Researchers have uncovered how certain bacteria adapt to prolonged antibiotic exposure by dramatically altering their shape. This groundbreaking study appears in Nature Physics.
For decades, antibiotics have saved millions of lives by combating bacterial infections. Yet the battle is far from over. Bacteria continuously evolve, developing resistance through overuse of these vital drugs.
As a result, treatments are losing effectiveness. Scientists are raising alarms, urging stricter controls on antibiotic use to prevent a total breakdown. The World Health Organization warns that resistant bacteria could claim up to 10 million lives annually by 2050.
New strategies are urgently needed to thwart these infections. Experts are dissecting bacterial defense mechanisms, including well-known lateral gene transfer—the primary driver of resistance spread. A team led by Shiladitya Banerjee at Carnegie Mellon University has now identified a novel adaptation.

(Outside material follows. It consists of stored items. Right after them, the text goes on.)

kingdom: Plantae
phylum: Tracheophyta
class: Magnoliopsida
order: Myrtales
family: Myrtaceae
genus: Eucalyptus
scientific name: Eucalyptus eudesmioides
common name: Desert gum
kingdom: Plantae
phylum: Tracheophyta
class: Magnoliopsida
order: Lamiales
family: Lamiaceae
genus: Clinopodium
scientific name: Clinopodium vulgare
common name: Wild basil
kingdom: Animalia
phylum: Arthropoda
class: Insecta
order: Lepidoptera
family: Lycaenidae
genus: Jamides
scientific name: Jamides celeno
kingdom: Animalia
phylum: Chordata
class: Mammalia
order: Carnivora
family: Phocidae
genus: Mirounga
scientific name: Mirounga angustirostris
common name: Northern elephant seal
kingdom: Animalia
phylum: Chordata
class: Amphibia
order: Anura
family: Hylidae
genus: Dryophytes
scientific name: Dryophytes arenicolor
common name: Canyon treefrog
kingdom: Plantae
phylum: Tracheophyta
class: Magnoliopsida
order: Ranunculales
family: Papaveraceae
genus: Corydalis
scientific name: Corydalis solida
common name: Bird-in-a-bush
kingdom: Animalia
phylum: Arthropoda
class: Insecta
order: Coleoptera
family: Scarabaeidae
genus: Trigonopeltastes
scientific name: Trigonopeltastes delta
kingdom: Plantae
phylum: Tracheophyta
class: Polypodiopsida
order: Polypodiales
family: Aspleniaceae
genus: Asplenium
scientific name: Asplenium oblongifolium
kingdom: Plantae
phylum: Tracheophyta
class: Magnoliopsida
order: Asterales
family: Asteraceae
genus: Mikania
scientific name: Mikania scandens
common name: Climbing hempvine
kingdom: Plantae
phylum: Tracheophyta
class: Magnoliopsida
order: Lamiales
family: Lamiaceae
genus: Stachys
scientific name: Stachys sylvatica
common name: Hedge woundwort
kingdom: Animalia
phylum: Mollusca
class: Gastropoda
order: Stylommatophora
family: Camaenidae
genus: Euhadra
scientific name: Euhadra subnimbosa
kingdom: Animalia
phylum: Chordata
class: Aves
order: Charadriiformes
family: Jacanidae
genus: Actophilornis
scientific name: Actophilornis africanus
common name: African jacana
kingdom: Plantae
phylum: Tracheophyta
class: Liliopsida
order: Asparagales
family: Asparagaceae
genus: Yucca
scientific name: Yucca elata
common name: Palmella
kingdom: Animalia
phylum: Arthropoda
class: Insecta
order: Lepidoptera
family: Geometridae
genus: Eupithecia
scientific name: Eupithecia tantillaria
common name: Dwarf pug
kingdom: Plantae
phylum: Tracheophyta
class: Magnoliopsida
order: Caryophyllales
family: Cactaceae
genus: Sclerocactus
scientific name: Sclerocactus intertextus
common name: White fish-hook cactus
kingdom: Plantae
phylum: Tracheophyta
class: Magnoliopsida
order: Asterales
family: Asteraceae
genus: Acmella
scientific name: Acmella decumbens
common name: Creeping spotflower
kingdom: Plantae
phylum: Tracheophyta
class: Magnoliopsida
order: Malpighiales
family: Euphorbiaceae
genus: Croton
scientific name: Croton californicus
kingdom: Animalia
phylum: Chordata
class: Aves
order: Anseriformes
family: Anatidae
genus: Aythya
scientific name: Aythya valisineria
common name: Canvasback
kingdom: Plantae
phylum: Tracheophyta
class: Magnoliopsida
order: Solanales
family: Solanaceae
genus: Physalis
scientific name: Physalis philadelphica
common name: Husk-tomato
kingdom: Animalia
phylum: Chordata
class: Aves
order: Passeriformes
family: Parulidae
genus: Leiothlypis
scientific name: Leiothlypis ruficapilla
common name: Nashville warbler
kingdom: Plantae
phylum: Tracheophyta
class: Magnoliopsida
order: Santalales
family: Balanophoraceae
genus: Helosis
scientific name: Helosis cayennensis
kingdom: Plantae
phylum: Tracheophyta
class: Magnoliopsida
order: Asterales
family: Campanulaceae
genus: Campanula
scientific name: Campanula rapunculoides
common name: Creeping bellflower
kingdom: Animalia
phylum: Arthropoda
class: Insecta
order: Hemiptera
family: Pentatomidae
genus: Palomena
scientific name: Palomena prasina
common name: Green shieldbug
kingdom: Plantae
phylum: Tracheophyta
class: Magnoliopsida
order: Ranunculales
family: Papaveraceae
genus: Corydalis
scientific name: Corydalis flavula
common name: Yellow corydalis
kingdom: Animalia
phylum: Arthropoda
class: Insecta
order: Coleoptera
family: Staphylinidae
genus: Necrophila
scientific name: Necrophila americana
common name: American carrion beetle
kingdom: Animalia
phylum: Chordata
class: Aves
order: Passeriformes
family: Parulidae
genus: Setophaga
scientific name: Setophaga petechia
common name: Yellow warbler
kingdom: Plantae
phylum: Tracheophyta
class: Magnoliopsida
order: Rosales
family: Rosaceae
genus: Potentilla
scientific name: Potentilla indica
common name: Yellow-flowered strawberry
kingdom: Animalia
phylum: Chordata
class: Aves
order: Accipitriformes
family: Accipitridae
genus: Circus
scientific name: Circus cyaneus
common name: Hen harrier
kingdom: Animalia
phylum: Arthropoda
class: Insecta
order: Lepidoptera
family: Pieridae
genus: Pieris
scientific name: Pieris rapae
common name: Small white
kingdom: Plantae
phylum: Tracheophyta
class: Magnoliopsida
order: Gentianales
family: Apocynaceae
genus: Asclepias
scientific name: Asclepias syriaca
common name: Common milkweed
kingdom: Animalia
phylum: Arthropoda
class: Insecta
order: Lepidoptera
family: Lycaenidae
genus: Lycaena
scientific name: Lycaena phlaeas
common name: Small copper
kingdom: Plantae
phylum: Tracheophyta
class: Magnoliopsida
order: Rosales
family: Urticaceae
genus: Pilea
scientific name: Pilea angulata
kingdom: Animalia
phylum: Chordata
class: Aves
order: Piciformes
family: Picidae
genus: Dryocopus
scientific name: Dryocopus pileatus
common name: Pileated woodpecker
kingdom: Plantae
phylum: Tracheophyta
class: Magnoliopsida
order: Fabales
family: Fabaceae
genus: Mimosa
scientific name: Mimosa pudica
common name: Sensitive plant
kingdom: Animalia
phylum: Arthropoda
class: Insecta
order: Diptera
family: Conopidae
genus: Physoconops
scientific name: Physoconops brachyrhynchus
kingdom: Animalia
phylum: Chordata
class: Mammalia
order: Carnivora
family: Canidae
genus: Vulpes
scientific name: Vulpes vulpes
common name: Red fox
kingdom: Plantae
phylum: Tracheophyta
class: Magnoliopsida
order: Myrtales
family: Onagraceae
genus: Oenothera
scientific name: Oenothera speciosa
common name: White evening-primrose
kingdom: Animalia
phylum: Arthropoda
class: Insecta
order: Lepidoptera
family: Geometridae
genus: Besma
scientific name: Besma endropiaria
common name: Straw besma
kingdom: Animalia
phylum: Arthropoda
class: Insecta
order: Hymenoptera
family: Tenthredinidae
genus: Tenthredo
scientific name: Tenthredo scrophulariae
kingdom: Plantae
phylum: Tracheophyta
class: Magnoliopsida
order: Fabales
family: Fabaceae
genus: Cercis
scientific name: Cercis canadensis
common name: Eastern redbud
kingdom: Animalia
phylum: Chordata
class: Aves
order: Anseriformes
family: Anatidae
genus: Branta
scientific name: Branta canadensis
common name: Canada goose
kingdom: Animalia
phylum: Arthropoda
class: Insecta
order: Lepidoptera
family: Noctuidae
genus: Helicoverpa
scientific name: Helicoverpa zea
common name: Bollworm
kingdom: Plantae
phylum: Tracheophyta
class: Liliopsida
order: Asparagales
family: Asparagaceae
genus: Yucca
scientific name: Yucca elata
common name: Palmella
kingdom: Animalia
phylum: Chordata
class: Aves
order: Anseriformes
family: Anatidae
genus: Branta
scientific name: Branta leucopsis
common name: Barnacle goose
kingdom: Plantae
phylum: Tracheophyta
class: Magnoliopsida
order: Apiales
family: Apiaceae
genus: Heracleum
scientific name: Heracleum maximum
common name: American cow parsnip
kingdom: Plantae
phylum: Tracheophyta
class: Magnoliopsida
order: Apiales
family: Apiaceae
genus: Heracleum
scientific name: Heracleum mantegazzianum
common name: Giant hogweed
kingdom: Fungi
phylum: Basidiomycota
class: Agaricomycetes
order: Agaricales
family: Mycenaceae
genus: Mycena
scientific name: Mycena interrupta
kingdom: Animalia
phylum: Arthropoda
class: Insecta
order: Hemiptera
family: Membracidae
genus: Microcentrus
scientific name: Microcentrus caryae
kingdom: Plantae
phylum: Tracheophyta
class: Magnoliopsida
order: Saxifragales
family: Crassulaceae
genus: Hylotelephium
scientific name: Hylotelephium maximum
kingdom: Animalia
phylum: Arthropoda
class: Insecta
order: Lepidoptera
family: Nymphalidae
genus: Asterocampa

The study examined how antibiotics impact the growth and form of Caulobacter crescentus, a key model bacterium. Exposure to non-lethal doses of chloramphenicol—a broad-spectrum antibiotic—over multiple generations allowed these bacteria to "recover their pre-stimulus growth rate while undergoing dramatic changes in cell shape," the authors report.
In essence, after about 10 generations under low-dose pressure, the bacteria curled inward, radically reshaping themselves. Once antibiotics were removed, cells reverted to their original form over several generations.

Single-cell experiments and theoretical modeling reveal that increased cell width boosts volume, diluting internal antibiotics. Curvature and width also reduce the surface-area-to-volume ratio, limiting antibiotic entry through the cell membrane.
"This research holds major implications for human health and will likely spur further molecular studies on how cell shape influences bacterial growth and antibiotic resistance," Banerjee concludes.